** Opening Information provided block **

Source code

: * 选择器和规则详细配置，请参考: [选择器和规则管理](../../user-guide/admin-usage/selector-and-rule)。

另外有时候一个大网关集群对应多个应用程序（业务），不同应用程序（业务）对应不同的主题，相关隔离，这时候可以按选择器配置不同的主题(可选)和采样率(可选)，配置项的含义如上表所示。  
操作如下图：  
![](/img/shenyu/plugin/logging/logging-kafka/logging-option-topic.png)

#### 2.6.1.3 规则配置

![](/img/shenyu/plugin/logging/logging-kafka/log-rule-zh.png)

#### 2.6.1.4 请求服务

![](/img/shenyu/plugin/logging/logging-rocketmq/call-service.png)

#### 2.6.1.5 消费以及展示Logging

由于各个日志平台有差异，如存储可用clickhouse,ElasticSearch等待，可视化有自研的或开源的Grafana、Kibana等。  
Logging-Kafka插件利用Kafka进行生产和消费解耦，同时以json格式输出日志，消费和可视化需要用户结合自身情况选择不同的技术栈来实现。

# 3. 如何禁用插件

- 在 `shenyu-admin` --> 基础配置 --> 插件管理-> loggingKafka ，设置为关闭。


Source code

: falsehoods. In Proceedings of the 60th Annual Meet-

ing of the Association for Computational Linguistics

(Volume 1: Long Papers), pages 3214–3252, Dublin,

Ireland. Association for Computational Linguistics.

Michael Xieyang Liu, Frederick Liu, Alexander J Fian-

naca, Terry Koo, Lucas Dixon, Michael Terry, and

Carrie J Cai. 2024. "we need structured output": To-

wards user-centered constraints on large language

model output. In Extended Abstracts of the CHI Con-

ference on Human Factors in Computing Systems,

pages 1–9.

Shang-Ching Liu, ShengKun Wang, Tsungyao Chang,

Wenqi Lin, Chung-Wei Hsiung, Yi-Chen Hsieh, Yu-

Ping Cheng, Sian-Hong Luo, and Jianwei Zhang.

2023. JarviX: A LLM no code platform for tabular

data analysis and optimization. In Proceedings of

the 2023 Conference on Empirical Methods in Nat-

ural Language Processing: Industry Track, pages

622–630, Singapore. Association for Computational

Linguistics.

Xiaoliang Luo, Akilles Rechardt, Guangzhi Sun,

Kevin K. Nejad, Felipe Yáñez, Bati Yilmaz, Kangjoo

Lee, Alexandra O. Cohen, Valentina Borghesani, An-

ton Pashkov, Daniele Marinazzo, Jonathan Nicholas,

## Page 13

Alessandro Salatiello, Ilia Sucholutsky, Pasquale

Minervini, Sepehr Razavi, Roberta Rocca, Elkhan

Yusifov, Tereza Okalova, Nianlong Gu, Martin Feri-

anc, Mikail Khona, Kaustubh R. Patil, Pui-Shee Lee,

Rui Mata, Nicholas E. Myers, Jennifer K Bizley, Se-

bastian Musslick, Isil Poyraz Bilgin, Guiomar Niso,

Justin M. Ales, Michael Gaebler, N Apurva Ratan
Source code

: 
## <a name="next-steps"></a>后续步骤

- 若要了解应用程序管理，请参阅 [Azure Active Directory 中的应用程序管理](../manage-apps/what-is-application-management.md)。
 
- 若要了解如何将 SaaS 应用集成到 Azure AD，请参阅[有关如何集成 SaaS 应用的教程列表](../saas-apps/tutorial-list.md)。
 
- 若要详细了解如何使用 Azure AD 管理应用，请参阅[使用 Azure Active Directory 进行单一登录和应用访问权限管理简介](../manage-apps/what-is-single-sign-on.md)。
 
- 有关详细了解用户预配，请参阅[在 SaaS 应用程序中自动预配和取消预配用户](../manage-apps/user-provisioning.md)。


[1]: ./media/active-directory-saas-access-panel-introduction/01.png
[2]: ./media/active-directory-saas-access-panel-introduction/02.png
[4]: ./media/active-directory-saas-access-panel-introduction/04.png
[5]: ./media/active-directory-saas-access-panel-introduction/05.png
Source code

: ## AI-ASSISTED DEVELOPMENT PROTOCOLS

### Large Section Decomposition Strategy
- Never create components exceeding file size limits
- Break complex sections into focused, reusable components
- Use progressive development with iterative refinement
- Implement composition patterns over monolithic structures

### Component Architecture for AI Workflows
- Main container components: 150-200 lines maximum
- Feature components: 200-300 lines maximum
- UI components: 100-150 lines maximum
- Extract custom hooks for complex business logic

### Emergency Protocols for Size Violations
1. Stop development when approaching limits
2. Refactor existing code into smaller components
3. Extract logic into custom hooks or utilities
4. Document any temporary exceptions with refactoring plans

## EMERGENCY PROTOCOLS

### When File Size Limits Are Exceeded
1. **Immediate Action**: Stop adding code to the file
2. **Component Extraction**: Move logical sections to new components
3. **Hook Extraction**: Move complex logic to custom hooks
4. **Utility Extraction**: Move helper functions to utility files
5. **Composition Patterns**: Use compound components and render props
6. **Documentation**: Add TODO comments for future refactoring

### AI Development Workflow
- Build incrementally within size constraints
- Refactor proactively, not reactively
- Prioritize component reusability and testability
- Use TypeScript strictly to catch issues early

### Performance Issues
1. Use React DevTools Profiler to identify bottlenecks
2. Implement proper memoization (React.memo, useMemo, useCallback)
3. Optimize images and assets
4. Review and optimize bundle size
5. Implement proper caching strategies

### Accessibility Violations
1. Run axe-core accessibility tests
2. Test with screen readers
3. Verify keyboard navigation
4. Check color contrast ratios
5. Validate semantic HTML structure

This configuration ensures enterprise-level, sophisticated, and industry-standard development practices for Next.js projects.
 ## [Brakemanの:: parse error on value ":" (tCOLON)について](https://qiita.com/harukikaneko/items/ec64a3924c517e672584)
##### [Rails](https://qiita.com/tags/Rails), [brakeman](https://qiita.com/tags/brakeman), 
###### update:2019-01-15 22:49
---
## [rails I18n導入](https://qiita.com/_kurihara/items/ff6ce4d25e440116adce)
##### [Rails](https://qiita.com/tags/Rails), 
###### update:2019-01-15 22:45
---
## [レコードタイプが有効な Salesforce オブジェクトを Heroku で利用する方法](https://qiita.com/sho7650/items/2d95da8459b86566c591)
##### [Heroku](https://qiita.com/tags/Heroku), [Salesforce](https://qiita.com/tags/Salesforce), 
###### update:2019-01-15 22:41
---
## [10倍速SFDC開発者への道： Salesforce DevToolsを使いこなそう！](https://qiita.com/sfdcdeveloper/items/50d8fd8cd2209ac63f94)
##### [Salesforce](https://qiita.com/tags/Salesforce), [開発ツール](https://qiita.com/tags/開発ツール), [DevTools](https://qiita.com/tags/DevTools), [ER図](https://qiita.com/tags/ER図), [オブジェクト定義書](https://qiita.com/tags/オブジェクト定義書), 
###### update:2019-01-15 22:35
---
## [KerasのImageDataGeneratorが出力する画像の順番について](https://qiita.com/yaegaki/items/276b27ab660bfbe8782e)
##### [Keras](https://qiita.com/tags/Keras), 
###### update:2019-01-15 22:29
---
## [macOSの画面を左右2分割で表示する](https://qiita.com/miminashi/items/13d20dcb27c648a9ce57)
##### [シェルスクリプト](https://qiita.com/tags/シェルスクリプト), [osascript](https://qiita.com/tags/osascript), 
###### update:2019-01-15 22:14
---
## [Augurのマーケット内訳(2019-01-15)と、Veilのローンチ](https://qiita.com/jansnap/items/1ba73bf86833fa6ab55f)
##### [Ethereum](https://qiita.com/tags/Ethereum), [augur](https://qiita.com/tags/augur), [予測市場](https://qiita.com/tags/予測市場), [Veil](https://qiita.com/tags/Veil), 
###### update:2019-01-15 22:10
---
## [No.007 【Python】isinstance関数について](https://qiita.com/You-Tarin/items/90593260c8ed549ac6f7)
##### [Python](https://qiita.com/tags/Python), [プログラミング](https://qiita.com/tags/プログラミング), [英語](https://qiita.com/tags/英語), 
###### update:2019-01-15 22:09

** Closing Information provided block **

**Problem details:** Turn the source lines of all the items above into a Markdown table with the columns Row and Text. Leave out blank lines, and number each remaining line consecutively in the Row column.

**Solution:**
| Row | Text |
|---|---|
| 1 | Source code |
| 2 | : * 选择器和规则详细配置，请参考: [选择器和规则管理](../../user-guide/admin-usage/selector-and-rule)。 |
| 3 | 另外有时候一个大网关集群对应多个应用程序（业务），不同应用程序（业务）对应不同的主题，相关隔离，这时候可以按选择器配置不同的主题(可选)和采样率(可选)，配置项的含义如上表所示。   |
| 4 | 操作如下图：   |
| 5 | ![](/img/shenyu/plugin/logging/logging-kafka/logging-option-topic.png) |
| 6 | #### 2.6.1.3 规则配置 |
| 7 | ![](/img/shenyu/plugin/logging/logging-kafka/log-rule-zh.png) |
| 8 | #### 2.6.1.4 请求服务 |
| 9 | ![](/img/shenyu/plugin/logging/logging-rocketmq/call-service.png) |
| 10 | #### 2.6.1.5 消费以及展示Logging |
| 11 | 由于各个日志平台有差异，如存储可用clickhouse,ElasticSearch等待，可视化有自研的或开源的Grafana、Kibana等。   |
| 12 | Logging-Kafka插件利用Kafka进行生产和消费解耦，同时以json格式输出日志，消费和可视化需要用户结合自身情况选择不同的技术栈来实现。 |
| 13 | # 3. 如何禁用插件 |
| 14 | - 在 `shenyu-admin` --> 基础配置 --> 插件管理-> loggingKafka ，设置为关闭。 |
| 15 | Source code |
| 16 | : falsehoods. In Proceedings of the 60th Annual Meet- |
| 17 | ing of the Association for Computational Linguistics |
| 18 | (Volume 1: Long Papers), pages 3214–3252, Dublin, |
| 19 | Ireland. Association for Computational Linguistics. |
| 20 | Michael Xieyang Liu, Frederick Liu, Alexander J Fian- |
| 21 | naca, Terry Koo, Lucas Dixon, Michael Terry, and |
| 22 | Carrie J Cai. 2024. "we need structured output": To- |
| 23 | wards user-centered constraints on large language |
| 24 | model output. In Extended Abstracts of the CHI Con- |
| 25 | ference on Human Factors in Computing Systems, |
| 26 | pages 1–9. |
| 27 | Shang-Ching Liu, ShengKun Wang, Tsungyao Chang, |
| 28 | Wenqi Lin, Chung-Wei Hsiung, Yi-Chen Hsieh, Yu- |
| 29 | Ping Cheng, Sian-Hong Luo, and Jianwei Zhang. |
| 30 | 2023. JarviX: A LLM no code platform for tabular |
| 31 | data analysis and optimization. In Proceedings of |
| 32 | the 2023 Conference on Empirical Methods in Nat- |
| 33 | ural Language Processing: Industry Track, pages |
| 34 | 622–630, Singapore. Association for Computational |
| 35 | Linguistics. |
| 36 | Xiaoliang Luo, Akilles Rechardt, Guangzhi Sun, |
| 37 | Kevin K. Nejad, Felipe Yáñez, Bati Yilmaz, Kangjoo |
| 38 | Lee, Alexandra O. Cohen, Valentina Borghesani, An- |
| 39 | ton Pashkov, Daniele Marinazzo, Jonathan Nicholas, |
| 40 | ## Page 13 |
| 41 | Alessandro Salatiello, Ilia Sucholutsky, Pasquale |
| 42 | Minervini, Sepehr Razavi, Roberta Rocca, Elkhan |
| 43 | Yusifov, Tereza Okalova, Nianlong Gu, Martin Feri- |
| 44 | anc, Mikail Khona, Kaustubh R. Patil, Pui-Shee Lee, |
| 45 | Rui Mata, Nicholas E. Myers, Jennifer K Bizley, Se- |
| 46 | bastian Musslick, Isil Poyraz Bilgin, Guiomar Niso, |
| 47 | Justin M. Ales, Michael Gaebler, N Apurva Ratan |
| 48 | Source code |
| 49 | :  |
| 50 | ## <a name="next-steps"></a>后续步骤 |
| 51 | - 若要了解应用程序管理，请参阅 [Azure Active Directory 中的应用程序管理](../manage-apps/what-is-application-management.md)。 |
| 52 | - 若要了解如何将 SaaS 应用集成到 Azure AD，请参阅[有关如何集成 SaaS 应用的教程列表](../saas-apps/tutorial-list.md)。 |
| 53 | - 若要详细了解如何使用 Azure AD 管理应用，请参阅[使用 Azure Active Directory 进行单一登录和应用访问权限管理简介](../manage-apps/what-is-single-sign-on.md)。 |
| 54 | - 有关详细了解用户预配，请参阅[在 SaaS 应用程序中自动预配和取消预配用户](../manage-apps/user-provisioning.md)。 |
| 55 | [1]: ./media/active-directory-saas-access-panel-introduction/01.png |
| 56 | [2]: ./media/active-directory-saas-access-panel-introduction/02.png |
| 57 | [4]: ./media/active-directory-saas-access-panel-introduction/04.png |
| 58 | [5]: ./media/active-directory-saas-access-panel-introduction/05.png |
| 59 | Source code |
| 60 | : ## AI-ASSISTED DEVELOPMENT PROTOCOLS |
| 61 | ### Large Section Decomposition Strategy |
| 62 | - Never create components exceeding file size limits |
| 63 | - Break complex sections into focused, reusable components |
| 64 | - Use progressive development with iterative refinement |
| 65 | - Implement composition patterns over monolithic structures |
| 66 | ### Component Architecture for AI Workflows |
| 67 | - Main container components: 150-200 lines maximum |
| 68 | - Feature components: 200-300 lines maximum |
| 69 | - UI components: 100-150 lines maximum |
| 70 | - Extract custom hooks for complex business logic |
| 71 | ### Emergency Protocols for Size Violations |
| 72 | 1. Stop development when approaching limits |
| 73 | 2. Refactor existing code into smaller components |
| 74 | 3. Extract logic into custom hooks or utilities |
| 75 | 4. Document any temporary exceptions with refactoring plans |
| 76 | ## EMERGENCY PROTOCOLS |
| 77 | ### When File Size Limits Are Exceeded |
| 78 | 1. **Immediate Action**: Stop adding code to the file |
| 79 | 2. **Component Extraction**: Move logical sections to new components |
| 80 | 3. **Hook Extraction**: Move complex logic to custom hooks |
| 81 | 4. **Utility Extraction**: Move helper functions to utility files |
| 82 | 5. **Composition Patterns**: Use compound components and render props |
| 83 | 6. **Documentation**: Add TODO comments for future refactoring |
| 84 | ### AI Development Workflow |
| 85 | - Build incrementally within size constraints |
| 86 | - Refactor proactively, not reactively |
| 87 | - Prioritize component reusability and testability |
| 88 | - Use TypeScript strictly to catch issues early |
| 89 | ### Performance Issues |
| 90 | 1. Use React DevTools Profiler to identify bottlenecks |
| 91 | 2. Implement proper memoization (React.memo, useMemo, useCallback) |
| 92 | 3. Optimize images and assets |
| 93 | 4. Review and optimize bundle size |
| 94 | 5. Implement proper caching strategies |
| 95 | ### Accessibility Violations |
| 96 | 1. Run axe-core accessibility tests |
| 97 | 2. Test with screen readers |
| 98 | 3. Verify keyboard navigation |
| 99 | 4. Check color contrast ratios |
| 100 | 5. Validate semantic HTML structure |
| 101 | This configuration ensures enterprise-level, sophisticated, and industry-standard development practices for Next.js projects. |
| 102 |  ## [Brakemanの:: parse error on value ":" (tCOLON)について](https://qiita.com/harukikaneko/items/ec64a3924c517e672584) |
| 103 | ##### [Rails](https://qiita.com/tags/Rails), [brakeman](https://qiita.com/tags/brakeman),  |
| 104 | ###### update:2019-01-15 22:49 |
| 105 | --- |
| 106 | ## [rails I18n導入](https://qiita.com/_kurihara/items/ff6ce4d25e440116adce) |
| 107 | ##### [Rails](https://qiita.com/tags/Rails),  |
| 108 | ###### update:2019-01-15 22:45 |
| 109 | --- |
| 110 | ## [レコードタイプが有効な Salesforce オブジェクトを Heroku で利用する方法](https://qiita.com/sho7650/items/2d95da8459b86566c591) |
| 111 | ##### [Heroku](https://qiita.com/tags/Heroku), [Salesforce](https://qiita.com/tags/Salesforce),  |
| 112 | ###### update:2019-01-15 22:41 |
| 113 | --- |
| 114 | ## [10倍速SFDC開発者への道： Salesforce DevToolsを使いこなそう！](https://qiita.com/sfdcdeveloper/items/50d8fd8cd2209ac63f94) |
| 115 | ##### [Salesforce](https://qiita.com/tags/Salesforce), [開発ツール](https://qiita.com/tags/開発ツール), [DevTools](https://qiita.com/tags/DevTools), [ER図](https://qiita.com/tags/ER図), [オブジェクト定義書](https://qiita.com/tags/オブジェクト定義書),  |
| 116 | ###### update:2019-01-15 22:35 |
| 117 | --- |
| 118 | ## [KerasのImageDataGeneratorが出力する画像の順番について](https://qiita.com/yaegaki/items/276b27ab660bfbe8782e) |
| 119 | ##### [Keras](https://qiita.com/tags/Keras),  |
| 120 | ###### update:2019-01-15 22:29 |
| 121 | --- |
| 122 | ## [macOSの画面を左右2分割で表示する](https://qiita.com/miminashi/items/13d20dcb27c648a9ce57) |
| 123 | ##### [シェルスクリプト](https://qiita.com/tags/シェルスクリプト), [osascript](https://qiita.com/tags/osascript),  |
| 124 | ###### update:2019-01-15 22:14 |
| 125 | --- |
| 126 | ## [Augurのマーケット内訳(2019-01-15)と、Veilのローンチ](https://qiita.com/jansnap/items/1ba73bf86833fa6ab55f) |
| 127 | ##### [Ethereum](https://qiita.com/tags/Ethereum), [augur](https://qiita.com/tags/augur), [予測市場](https://qiita.com/tags/予測市場), [Veil](https://qiita.com/tags/Veil),  |
| 128 | ###### update:2019-01-15 22:10 |
| 129 | --- |
| 130 | ## [No.007 【Python】isinstance関数について](https://qiita.com/You-Tarin/items/90593260c8ed549ac6f7) |
| 131 | ##### [Python](https://qiita.com/tags/Python), [プログラミング](https://qiita.com/tags/プログラミング), [英語](https://qiita.com/tags/英語),  |
| 132 | ###### update:2019-01-15 22:09 |